And here’s why: Judy is referenced therein, but from a suspicious place of shoulder-shrugging. Our audience surrogate is an outsider, you see, and therein lies the source of so much of what’s wrong with this movie. To understand the Stonewall riots, which is, at heart, the story of a community, an outsider is the last person to whom you should turn. Our audience surrogate is the straightest of gay twinks, Danny (Jeremy Irvine) who hails from Indiana though the drag queens and hustlers who first befriend him in Greenwich Village are quick to dub him “Kansas”.

Danny, rather shockingly to both the in-movie queers and this queer watching, doesn’t seem to “get” any reference to Wizard of Oz or Judy Garland which makes him the dimmest relic imaginable. For the record The Wizard of Oz (1939), a movie so famous references and quotes from it pop up everyday in real life all-the-time, no gayness required, became an annual television event in 1959. In 1959 there were only 3 channels, no internet, and fictional Danny was 6 or 7 years old. Since the movie takes place in 1969 and all of Danny’s flashbacks involve a nuclear family living in the golden American hues of television commercials, this seems as impossible a blindspot as if he had never tasted apple pie or played baseball. Even Captain America, frozen on ice from World War II until the 21st century, gets Wizard of Oz references (see: Marvel’s The Avengers, 2012)!
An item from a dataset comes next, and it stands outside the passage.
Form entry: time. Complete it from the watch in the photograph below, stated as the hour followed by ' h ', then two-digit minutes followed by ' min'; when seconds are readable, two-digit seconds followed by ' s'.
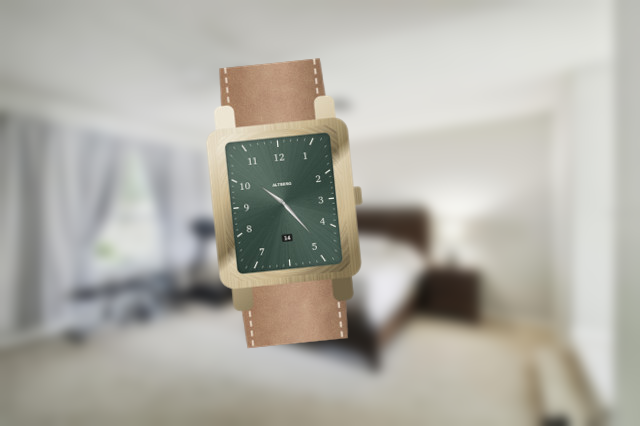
10 h 24 min
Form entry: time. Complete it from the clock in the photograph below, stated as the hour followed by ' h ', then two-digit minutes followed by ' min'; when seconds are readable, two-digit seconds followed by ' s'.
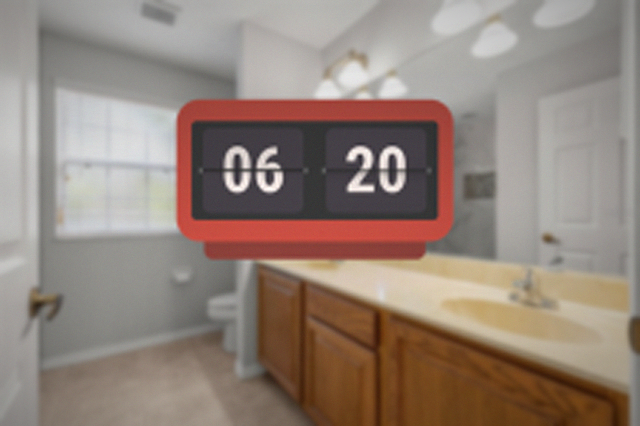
6 h 20 min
Danny’s parents, as it turns out, are awful homophobes who kick him out when he’s caught servicing the town’s high school football hero Joe (Karl Glusman, the extremely naked star of Gaspar Noé’s explicit sex movie Love). But this isn’t a surprise — any parents who’d deny their children The Wizard of Oz are unfit.

” STONEWALL ” (Photo by Philippe Bosse). The stars become supporting characters.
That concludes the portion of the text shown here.